Mathilde Monnier et Dominique Figarelle Soapéra

La matière mousseuse a débuté sa lente construction alors même que les spectateurs patientaient encore à l’extérieur de la salle. En pénétrant à l’intérieur, ils se trouvent confrontés à la formation en cours d’un amas de mousse craquante qui s’écoule depuis un tuyau suspendu dans les cintres en formant un épais anneau qui se répand sur toute la surface de la scène.
 
La lumière s’éteint dans la salle et n’éclaire plus que la matière qui apparaît alors dans une éclatante blancheur et achève soudainement sa formation. Le silence se fait et la matière placée au centre, telle un monstre à la forme irréelle et parfaitement incompréhensible emplit les tympans de crépitements continus, occupant ainsi l’espace visuel et le volume sonore. Une sensation d’étouffement peut gagner le spectateur, comme si il sentait se rapprocher de lui un ballon géant qui grossirait graduellement, sans tenir compte de sa présence, rendant à terme l’écrasement de sa personne inévitable.
 
Cependant, confirmant son caractère animé mais infirmant son côté menaçant, la mousse ondule et se soulève par endroit , se déplace ou tout du moins en exprime l’intention, à la manière d’une larve géante, par lentes impulsions verticales ou horizontales. Puis la chose ou l’être animé se divise et donne vie à de plus petites formes qui ondulent, portées par les danseurs placés dessous, variant les propositions formelles (carapaces, nuages…)
 
Si le corps humain parvient à percer l’anneau grésillant, sa densité et sa dureté lui imposent des mouvements qui empruntent alternativement aux déplacements aquatiques ou aériens ainsi qu’aux glissements et chutes volontaires ou arrêtées, dues à la nature même de la matière traversée.
 
Un jeu s’installe entre la matière, les danseurs et leur plasticité si dissemblable. Les oppositions entre la légèreté et le poids, la distorsion entre la taille des sujets, l’incontrôlabilité des directions produites par le flottement de la matière et le glissement des pieds et des corps sur celle-ci mettent en œuvre un engagement qui s’apparente au rapport entre l’instrument et la surface, dans sa phase de création et d’invention artistique. Les danseurs deviennent les sculpteurs de la mousse et celle-ci moule les danseurs dans une gangue humide qui modèle leurs gestes.
 
C’est la matière dure qui viendra à bout de l’autre après en avoir exploré toutes les dimensions, joué et combiné les rythmes, les masses et le rapport à la pesanteur.
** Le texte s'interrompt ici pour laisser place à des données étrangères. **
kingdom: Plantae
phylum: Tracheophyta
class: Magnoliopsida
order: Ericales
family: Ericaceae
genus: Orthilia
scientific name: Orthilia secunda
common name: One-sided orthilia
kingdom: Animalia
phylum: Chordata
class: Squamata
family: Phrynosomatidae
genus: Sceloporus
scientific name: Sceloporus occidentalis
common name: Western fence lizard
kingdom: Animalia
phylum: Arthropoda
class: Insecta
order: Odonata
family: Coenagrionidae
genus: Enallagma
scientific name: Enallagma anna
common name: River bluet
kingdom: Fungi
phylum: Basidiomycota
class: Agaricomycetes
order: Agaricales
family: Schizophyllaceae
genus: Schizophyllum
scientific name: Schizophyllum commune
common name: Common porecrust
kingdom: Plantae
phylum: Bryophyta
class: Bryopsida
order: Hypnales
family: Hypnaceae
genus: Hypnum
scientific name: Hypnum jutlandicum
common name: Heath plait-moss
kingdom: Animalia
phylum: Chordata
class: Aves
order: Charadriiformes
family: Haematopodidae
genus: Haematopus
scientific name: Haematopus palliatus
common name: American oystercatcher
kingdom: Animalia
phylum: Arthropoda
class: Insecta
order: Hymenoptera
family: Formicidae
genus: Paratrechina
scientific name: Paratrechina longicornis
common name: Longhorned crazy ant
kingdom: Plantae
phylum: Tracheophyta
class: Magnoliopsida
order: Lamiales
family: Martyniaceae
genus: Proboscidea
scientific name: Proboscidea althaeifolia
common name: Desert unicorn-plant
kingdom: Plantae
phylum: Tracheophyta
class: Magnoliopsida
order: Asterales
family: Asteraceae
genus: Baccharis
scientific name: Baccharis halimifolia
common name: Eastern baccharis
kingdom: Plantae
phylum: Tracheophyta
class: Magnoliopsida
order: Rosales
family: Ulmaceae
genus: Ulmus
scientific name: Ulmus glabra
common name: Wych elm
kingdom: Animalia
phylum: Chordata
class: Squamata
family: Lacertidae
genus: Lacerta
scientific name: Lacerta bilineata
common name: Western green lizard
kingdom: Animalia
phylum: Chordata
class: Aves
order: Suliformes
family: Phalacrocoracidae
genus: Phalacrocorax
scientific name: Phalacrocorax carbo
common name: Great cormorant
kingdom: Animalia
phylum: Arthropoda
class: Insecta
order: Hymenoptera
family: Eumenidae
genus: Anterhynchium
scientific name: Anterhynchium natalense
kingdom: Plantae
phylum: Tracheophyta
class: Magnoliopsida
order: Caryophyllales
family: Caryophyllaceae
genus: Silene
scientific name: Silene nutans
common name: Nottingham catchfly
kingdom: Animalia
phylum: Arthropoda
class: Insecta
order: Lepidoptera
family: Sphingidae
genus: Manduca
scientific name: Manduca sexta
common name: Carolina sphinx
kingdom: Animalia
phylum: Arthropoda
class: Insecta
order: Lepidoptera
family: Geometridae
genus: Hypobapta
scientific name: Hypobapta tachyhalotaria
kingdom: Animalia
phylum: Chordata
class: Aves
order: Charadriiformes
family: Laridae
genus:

Ainsi, un jaillissement d’un interprète peut se prolonger en un flottement de mousse aérienne qui redéfinit la perception du geste initial et l’énergie nécessaire à l’impulsion d’un jet de matière se dissout dans la légèreté éphémère des bulles.
 
Après avoir épuisé les ressources de la masse blanchâtre, les danseurs tenteront de reproduire sur la surface glissante les mouvements générés par cette rencontre quasiment immatérielle : gestes esquissés et arrêtés pour compenser les déséquilibres naissants, oscillations forcées dans tous les plans dimensionnels, élans plastiquement magnifiques mais parfaitement inadaptés au matériau traversé, jaillissement et éclatements en imitation relative des explosions des gouttelettes mousseuses et enfin glissements prolongés par le jeu de l’inertie des corps…
 
Travail du corps sur la matière et réaction de la matière sur les corps, c’est le choix de situer ce dialogue plastique sur le terrain de la confrontation entre le créateur et a matière première qui émerveille le spectateur.
 
Se perdre avec bonheur dans les écarts d’échelle, s’abandonner à l’enveloppement des sons produits par le lent et continu changement d’état de la mousse, plonger en des sons produits par le lent et continu changement d’état de la mousse, plonger en des sons produits par le lent et continu changement d’état de la mousse, plonger en projection avec les danseurs dans la matière aqueuse et savonneuse conduisent à un état de perte des repères physiques habituels et de bien être quasi extra-corporel.